The mapped reads were assembled into 61,033 transcript models falling under 23,837 loci (minimum length cut-off 200 nucleotides) (Fig. 1a,b and Suppl. Data S1,2). The assembled transcripts were functionally and compositionally annotated using Annocript²¹ measuring also their non-coding potential scores (NCP) using Portrait²². The annotations were then used to stringently classify candidate lncRNAs. We classified transcripts lacking any homology to coding sequences and/or protein domains and showing ORFs shorter than 100 aminoacids as candidate lncRNAs. We then evaluated the distribution of NCP for all the transcripts (Suppl. Fig. S1a) and chose the average NCP of all candidate lncRNAs (0.76) as a conservative cut-off to predict potential lncRNAs (Suppl. Fig. S1b and Suppl. Data S3–5). Next, we filtered out all potential lncRNAs proximal to 3′UTRs, because they might represent alternative polyadenylation events of coding genes to finally classify 1120 transcripts (918 loci) as lncRNAs (Suppl. Data S6). The different additive filtering strategies and the chosen cut-offs make us confident that the identified final set of lncRNAs contains few false positives, while the total number of lncRNAs in tetraodon is probably under-estimated (see methods). The remaining 59,913 transcripts from 23,390 loci were classified as coding. Among them, the assembled coding transcripts mapping to an Ensembl coding gene were classified as common coding while those not mapping on an Ensembl gene model and/or an ESTs from GenBank were classified as novel.

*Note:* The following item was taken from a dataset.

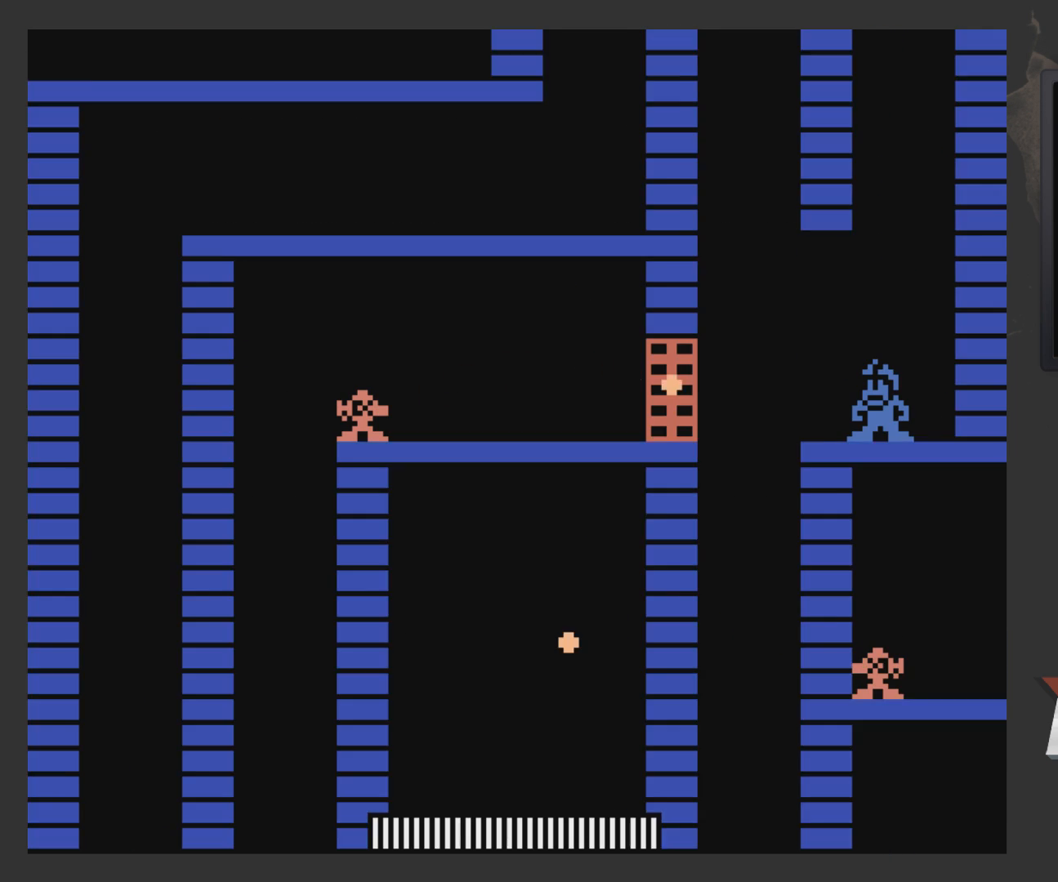
{"buttons": [], "left_stick": "center", "right_stick": "center", "events": [[83, "START", "down"], [250, "START", "up"]]}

We checked the overlap of the assembled transcripts with Ensembl gene models by location-based mapping thereby transcripts classified as coding were used, since the Ensembl annotated genes for tetraodon lack lncRNAs. The majority of the Ensembl gene models were mapped to an assembled locus (85%) indicating a broad agreement between the two datasets. The majority (65%) of our assembled coding loci are longer than their Ensembl counterpart (Suppl. Fig. S2a), leading to the extension of both the 3′ and 5′ ends of the Ensembl genes (about 48% of mapped Ensembl genes), while about 8% extend only at the 3′ ends and another 8% extend only at the 5′ ends. Interestingly, transcriptional start sites (TSSs) for 57% of coding and 85% of lncRNAs are supported by CAGE-seq data generated from early developmental stages (2 hpf and 48 hpf)²³. Tetraodon lncRNAs result to be shorter with fewer but longer exons in comparison to coding transcripts. In addition, 14% of them (161 transcripts) have a single exon and do not show any splicing evidence (Suppl. Fig. S2b–d). They also show lower expression levels compared to coding transcripts (Suppl. Fig. S3). These observations were reported also for lncRNAs in all other vertebrate species analyzed^6,8.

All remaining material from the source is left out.